A couple of editorials ago I talked about the concept of the past and future selves and asked whether it’s something you yourself think about. It’s one thing to consider and be considerate of the person you once were and the person you will one day be, but what if you were to encounter an entirely separate you that you could talk to and interact with? How about a separate you whose life you can somehow change without the ability to communicate with them? Or maybe even a separate you that doesn’t exist yet? Given a situation in which it’s you or them, which of those selves is more important?
While those questions alone are rather vague, they represent an interesting idea that pops up in storytelling every now and then that takes on many forms but always presents the same conundrum: Is the happiness of the other you worth your own life? It would be a little dreary to harp on about my own opinion for the rest of the article, so instead I’m going to provide an example scenario revolving around memory loss for you to whet your teeth on (I felt it was appropriate considering my last editorial). This is only one of a number of relevant scenarios; if you guys like it enough I’ll write up another one.
Before you read on, however, keep in mind that this scenario isn’t supposed to be fool-proof. I’m already aware of a number of holes in the concept but because this is more about philosophical thinking than hole-poking I’m going to leave them there.
Waking up in an unfamiliar room, you survey the scene around you. You’re not entirely sure how you got there, nor where you even are or what your name is. A man in a white coat enters and suddenly it hits you: this is a hospital. You discover that you’ve taken a blow to your head and have lost your memory. The doctor goes on to explain that your case of amnesia is a special one and that they have a new treatment that will allow you to regain your memory instantly; all you have to do is sign the consent form.
“But wait,” You ask, ‘What will happen to the me that I am now? Will I forget?

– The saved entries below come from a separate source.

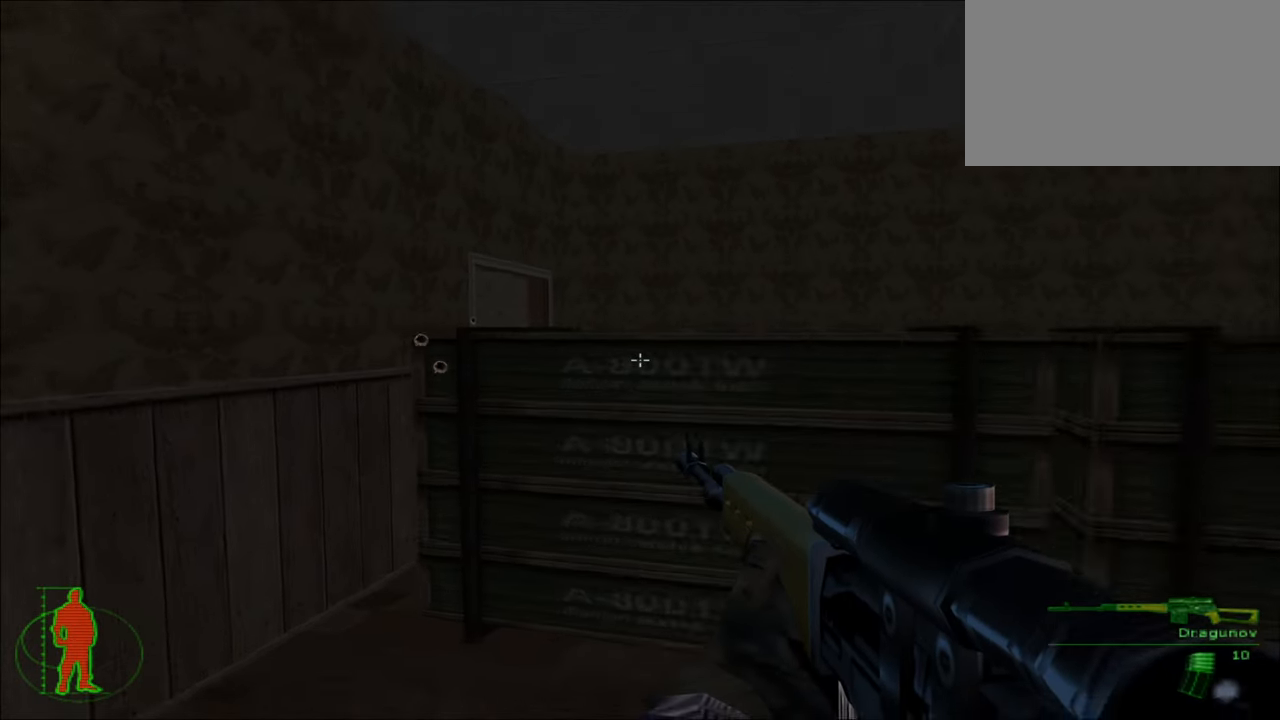
{"keys": ["a", "w"], "mouse": [], "mouse_move": "right", "events": []}
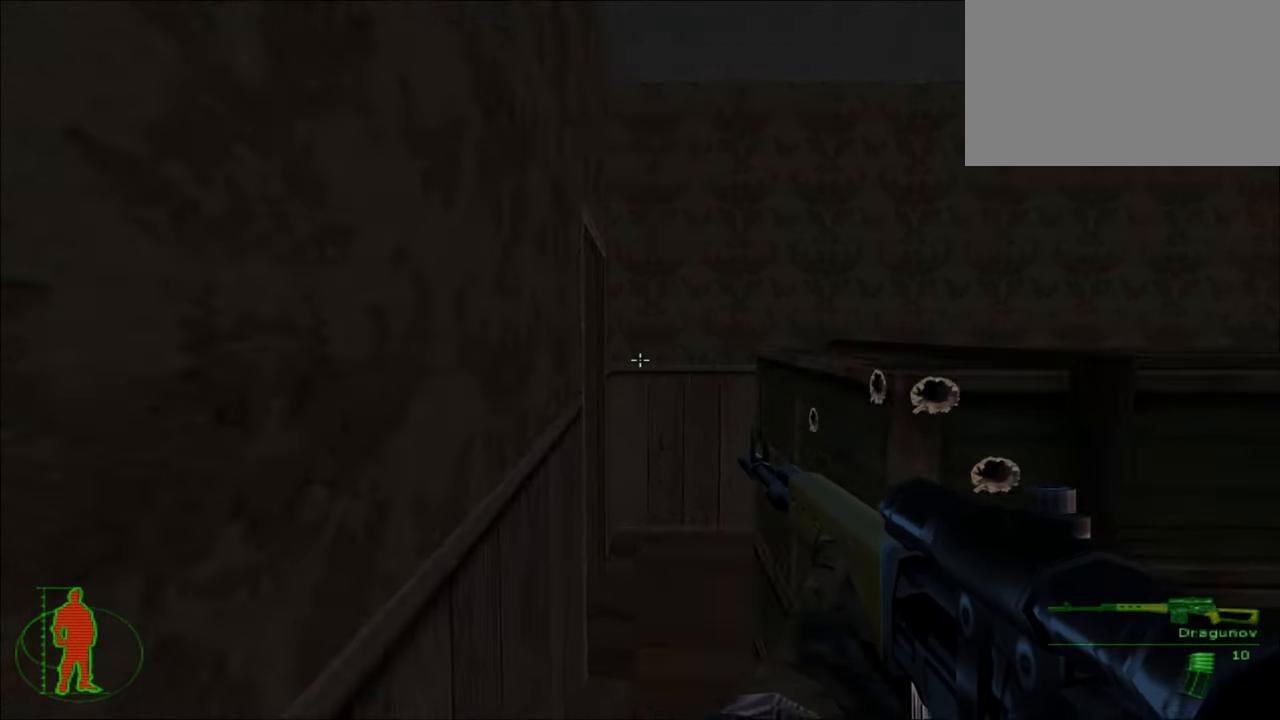
{"keys": [], "mouse": [], "mouse_move": "still", "events": [[67, "a", "up"], [483, "w", "up"]]}
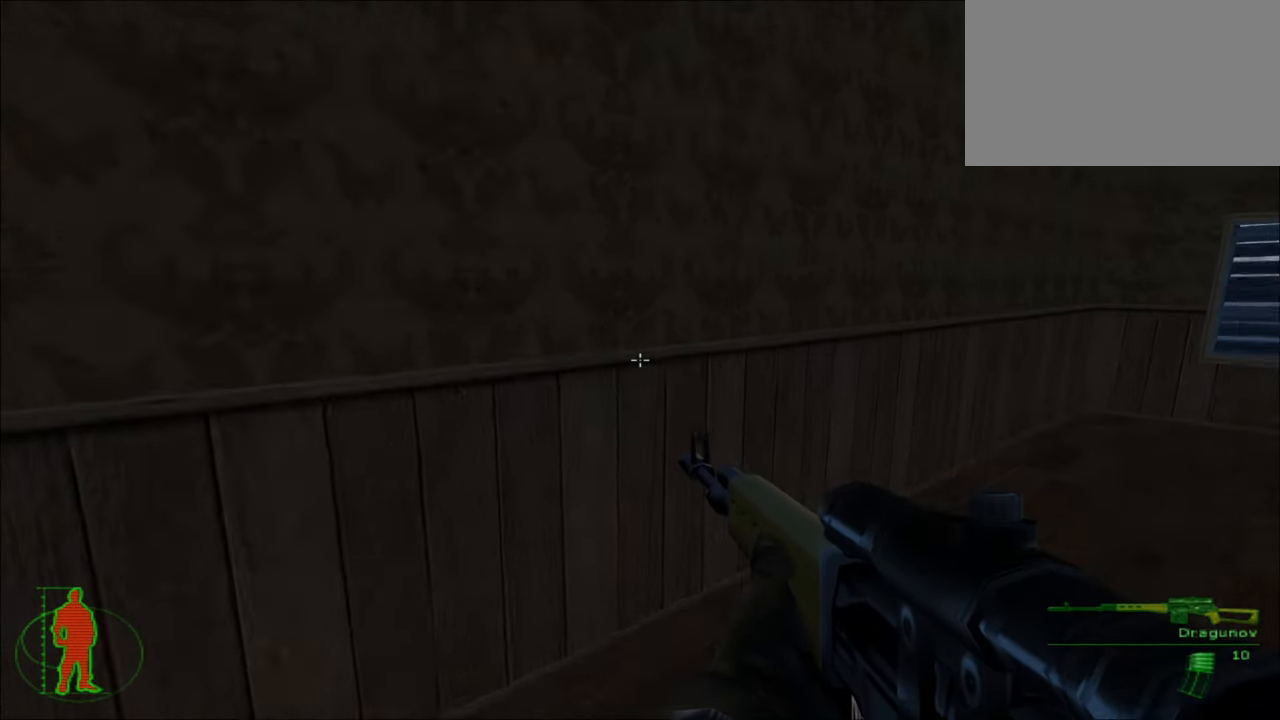
{"keys": ["w"], "mouse": [], "mouse_move": "still", "events": [[450, "w", "down"]]}
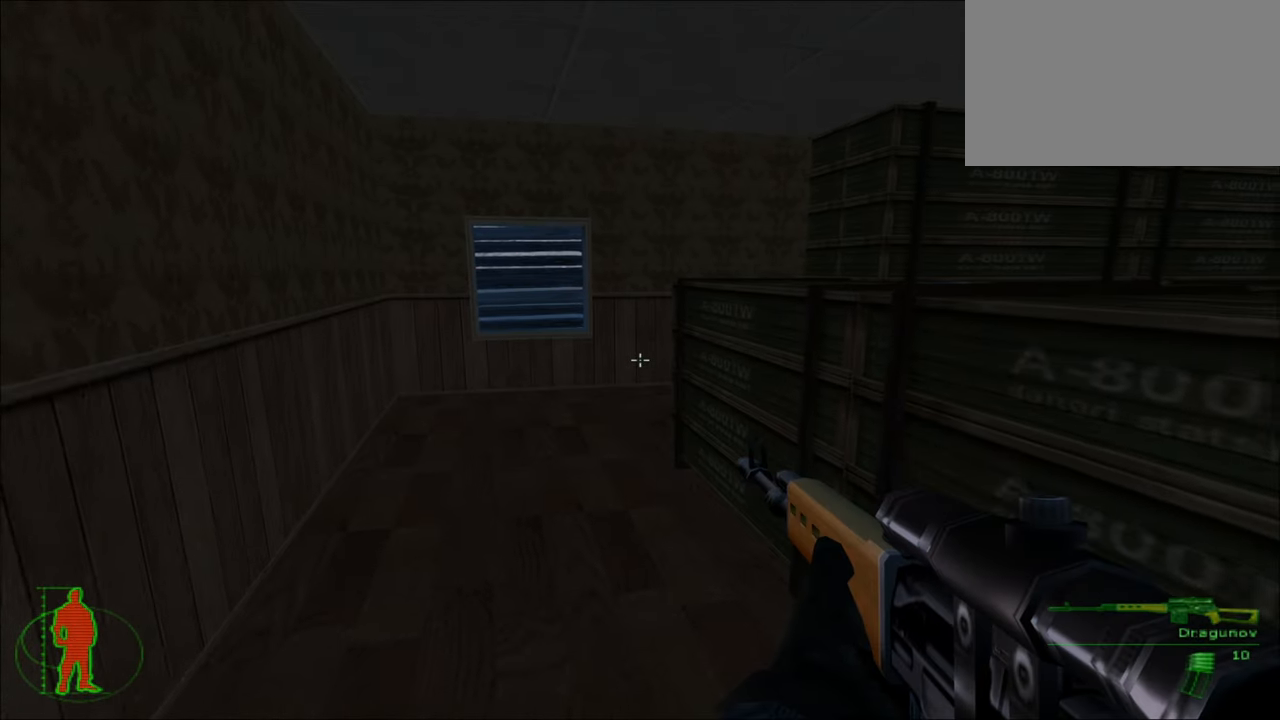
{"keys": ["w"], "mouse": [], "mouse_move": "up-left", "events": []}
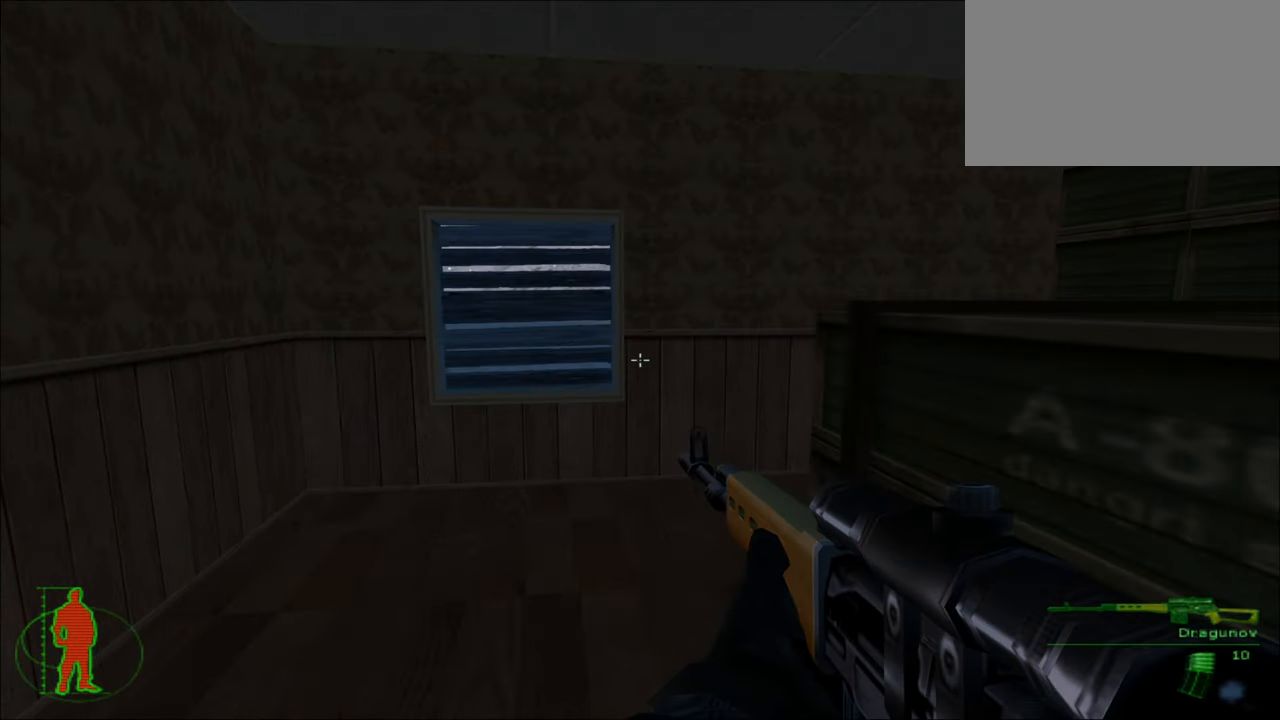
{"keys": ["w"], "mouse": [], "mouse_move": "still", "events": []}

Will I just disappear?”
The doctor can’t, or perhaps won’t, answer your question.
Do you sign?
Or do you take this life for yourself?
Sensing your distress, the doctor folds up the consent form and places it in your shirt pocket.
“Take some time to think about it,” He says, “In the meantime your…or rather, his family is here to see you.”
As the doctor finishes speaking a young girl enters the room, tears in her eyes as she dashes toward you.
“I was so worried!” She says, her voice hoarse. “I didn’t know what I was gonna do if something really terrible had happened! With Mom and Dad gone…you’re the only one I have left…”
She goes to bury her face in your chest, looking hurt when you jump back in surprise. You’ve never met this girl before, yet you seem to be very important to her.
Does the form in your pocket feel heavy?
Does the fact that whether this girl loses her last remaining family member lies entirely within your hands weigh it down?
It’s been an entire year now since you woke up. Your first birthday, as it were. Somehow you’ve managed to insert yourself into your body’s previous owner’s life. People attribute any differences to the shock of your head injury; it takes a long time to recover from these things, they tell themselves. As you leave your room and head for the shower, careful not to wake his sister in the next room over, the phone rings. It’s the doctor.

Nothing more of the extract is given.